Combining accurate radiologic interpretation, precise airway navigation, and dexterous technical skill is essential to competent bronchoscopic access to peripheral airways. BRadSTAT is the first validated assessment tool that objectively measures these skills and effectively discriminates between bronchoscopists with different levels of experience. Refining BRadSTAT and strengthening its discriminative power by using differential weighting and CT-related questions only produced the BRadSTAT-CT. Studies are warranted to demonstrate the reproducibility and repeatability of both these tools and to assess their usefulness in competency-based bronchoscopy training programs.

Statement of Ethics

No ethics approval was required according to the Health and Disability Ethics Committee in New Zealand as no patient data were collected for this study.

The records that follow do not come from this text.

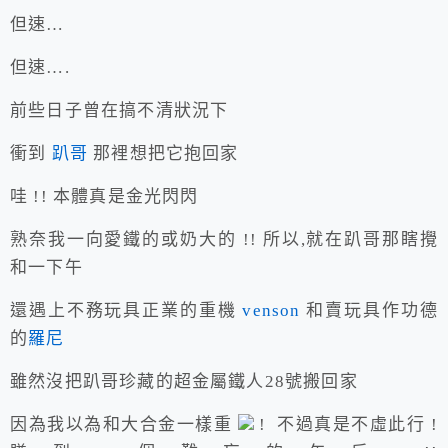
但速…
但速….
前些日子曾在搞不清狀況下
衝到
趴哥
那裡想把它抱回家
哇 !! 本體真是金光閃閃
熟奈我一向愛鐵的或奶大的 !! 所以,就在趴哥那瞎攪
和一下午
還遇上不務玩具正業的重機
venson
和賣玩具作功德
的
羅尼
雖然沒把趴哥珍藏的超金屬鐵人28號搬回家
因為我以為和大合金一樣重
! 不過真是不虛此行 !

Participants provided written informed consent prior to participation in the study.

Conflict of Interest Statement

The authors have no conflicts of interest to declare.

Funding Sources

No funding for the study was received by any of the authors.

Author Contributions

Elaine L.C. Yap: conceptualization: lead, formal analysis: supporting, investigation: equal, methodology: lead, writing – original draft: lead, and writing – review and editing: lead. Alain C. Vandal: formal analysis: lead, methodology: equal, writing – original draft: equal, and writing – review and editing: equal. Jonathan P. Williamson: conceptualization: supporting, investigation: equal, methodology: supporting, and writing – review and editing: equal. Phan Nguyen: investigation: equal, methodology: supporting, and writing – review and editing: equal. Henri Colt: conceptualization: lead, formal analysis: supporting, methodology: lead, writing – original draft: lead, and writing – review and editing: lead.

Data Availability Statement

All data generated or analyzed during this study are included in this article and its online supplementary material. Further inquiries can be directed to the corresponding author.